ELASCITSEARCH PROCESS DIES

I have an cluster with 5 nodes of elasticsearch, all nodes with same RAM 8GB, but elasticsearch process only stay up when i set heap with -Xms1g -Xmx1g, if i set -Xms4g -Xmx4g after some time elasticsearch dies, without load.

[291288.485572] Out of memory: Kill process 3655 (java) score 591 or sacrifice child
[291288.485756] Killed process 3754 (controller) total-vm:136444kB, anon-rss:564kB, file-rss:664kB, shmem-rss:0kB

I'm using ES 7.5 with x-pack basic license active.

The logs you quoted aren't from Elasticsearch dying: Killed process 3754 (controller) indicates this is the ML controller dying instead. But it's likely that Elasticsearch dies shortly after.

Can you share (a) the complete dmesg output and (b) the complete Elasticsearch logs from when it starts up to when it dies? Use https://gist.github.com/ since it'll be too much to share here.

https://gist.github.com/ardoliveira/c458898cbddc2d653522fbcd0cab1e7c this is the information you asked for

Thanks. You didn't include the complete Elasticsearch logs, but here's what the kernel says:

[13431.218487] Killed process 727 (java) total-vm:7047832kB, anon-rss:4638168kB, file-rss:182436kB, shmem-rss:0kB

I.e. Elasticsearch was using 4.4GB (anon-rss is the important figure) when the host ran out of memory. This is well within what I'd expect with -Xmx4g since Elasticsearch assumes you have set the heap size to no more than 50% of the available RAM.

I'm not sure what else is using the rest of the RAM, but it doesn't seem to be Elasticsearch.

so, i saw this, but this node has nothing running only elastic and OS process.

Elastic only stay up when i set heap like a 1GB , or ADD 16GB RAM for host and set 4GB heap to ES.
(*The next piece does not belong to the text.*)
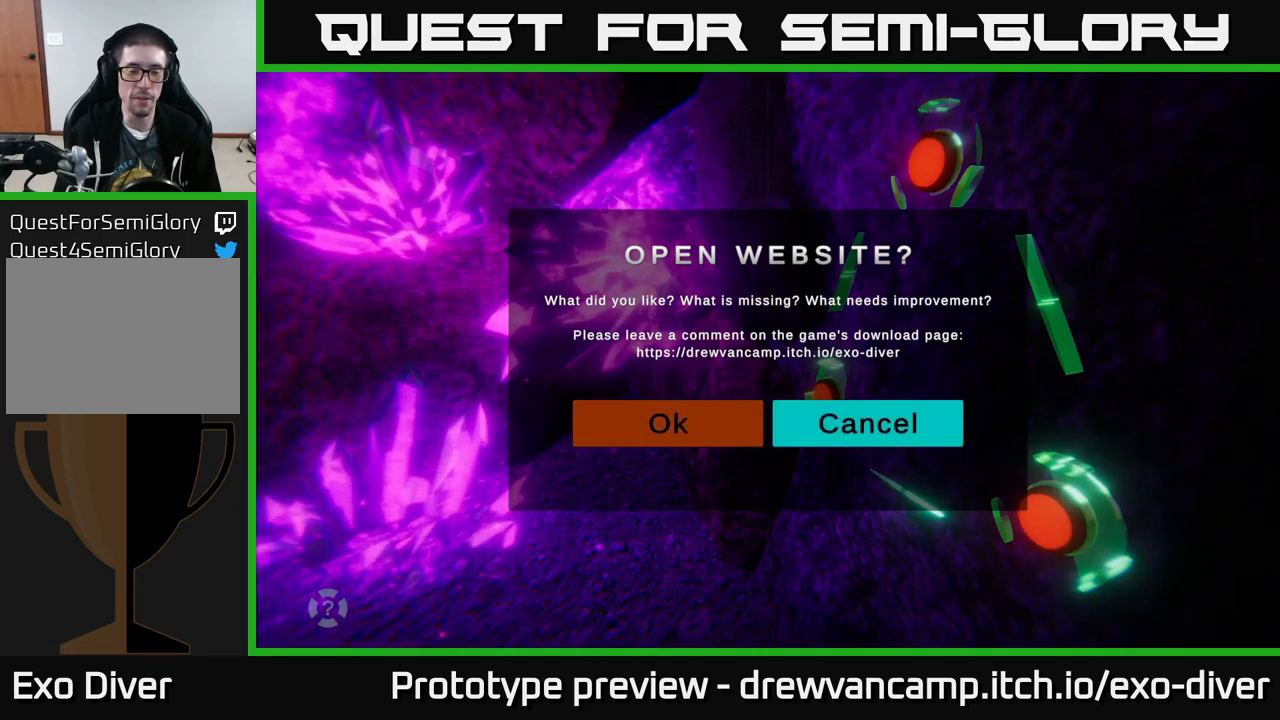
{"buttons": [], "left_stick": "right", "right_stick": "center", "events": [[50, "left_stick", "left"], [250, "left_stick", "center"], [317, "left_stick", "right"]]}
OBS: this is strange because this only occurs in my ES 7.5, in my another cluster with ES 6.5 i have a node with 16GB of RAM and set HEAP with 8GB.
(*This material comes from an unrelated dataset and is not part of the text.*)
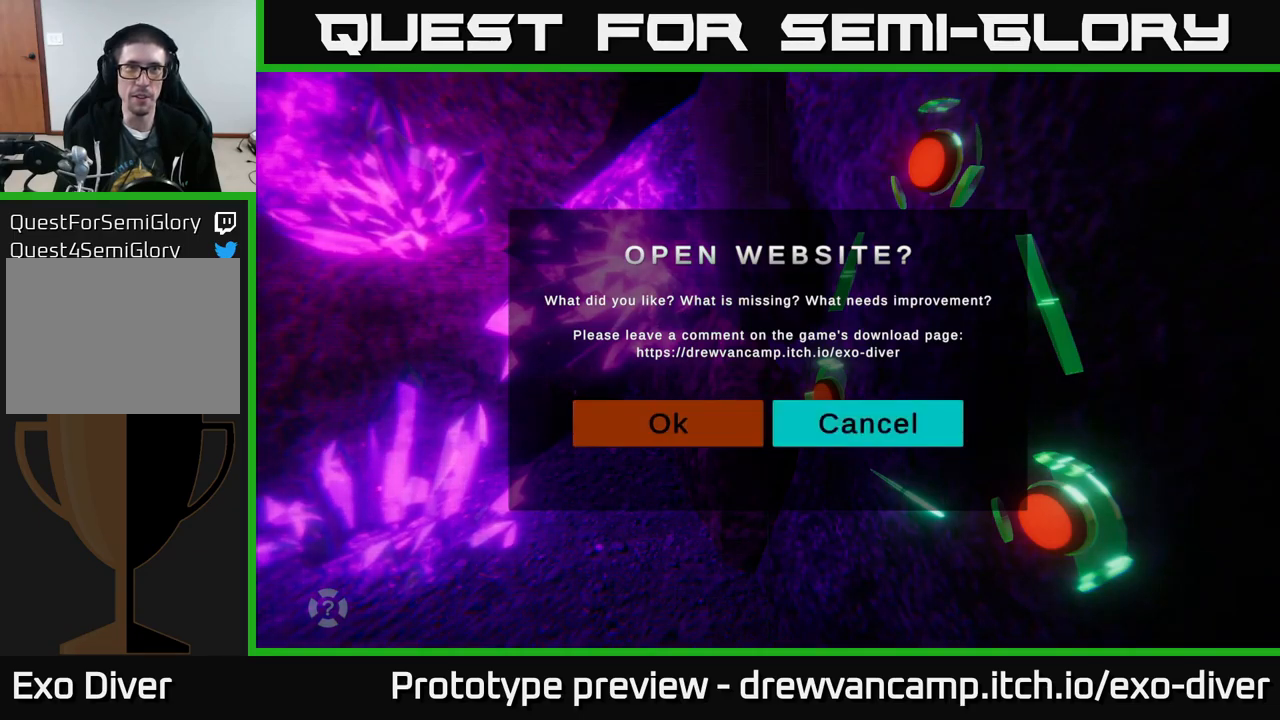
{"buttons": [], "left_stick": "center", "right_stick": "center", "events": [[17, "left_stick", "center"], [67, "left_stick", "left"], [283, "left_stick", "center"]]}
There's definitely differences in the structure of memory usage between 6.x and 7.x that could account for the difference in behaviour you're seeing. But Elasticsearch is still using (much) less than the expected limit of 8GB of memory when it's killed.

There's other weirdness in the kernel logs too:

[13431.218115] kworker/1:1 invoked oom-killer: gfp_mask=0x6200c2(GFP_HIGHUSER), nodemask=(null), order=0, oom_score_adj=0

order=0 means the failed allocation is a single 4kB page, but ...
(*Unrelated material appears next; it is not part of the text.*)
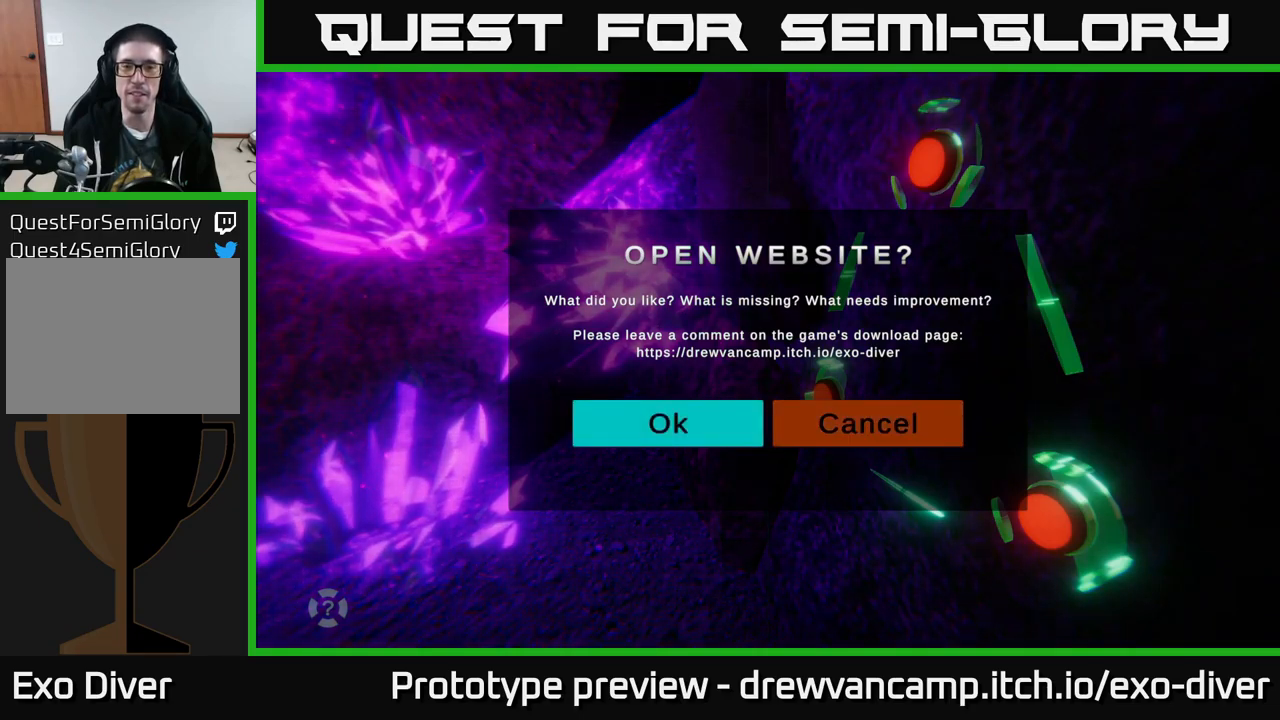
{"buttons": [], "left_stick": "center", "right_stick": "center", "events": []}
[13431.218193] Node 0 DMA: 1*4kB (U) 1*8kB (U) 1*16kB (U) 0*32kB 2*64kB (U) 1*128kB (U) 1*256kB (U) 0*512kB 1*1024kB (U) 1*2048kB (M) 3*4096kB (M) = 15900kB
[13431.218201] Node 0 DMA32: 262*4kB (UME) 229*8kB (UME) 202*16kB (ME) 177*32kB (UME) 159*64kB (UME) 90*128kB (UME) 39*256kB (UME) 3*512kB (UM) 0*1024kB 0*2048kB 0*4096kB = 44992kB
[13431.218209] Node 0 Normal: 1791*4kB (MEH) 1171*8kB (UMEH) 703*16kB (UMEH) 281*32kB (UME) 81*64kB (UM) 0*128kB 0*256kB 0*512kB 0*1024kB 0*2048kB 0*4096kB = 41956kB

... all areas have enough free space to satisfy that.

This StackOverflow answer is consistent with your log indicating free < min in the Normal zone ...

[13431.218188] Node 0 Normal free:41956kB min:42192kB low:52740kB high:63288kB active_anon:62984kB inactive_anon:8384kB active_file:76kB inactive_file:100kB unevictable:4651284kB writepending:16kB present:5242880kB managed:5085632kB mlocked:4651284kB kernel_stack:2576kB pagetables:13724kB bounce:0kB free_pcp:4kB local_pcp:4kB free_cma:0kB

... and indicates a known kernel bug that could cause this. What kernel are you using and is it affected?

I'm using kernel 4.18.0-80.11.2.el8_0.x86_64 Centos 8

This topic was automatically closed 28 days after the last reply. New replies are no longer allowed.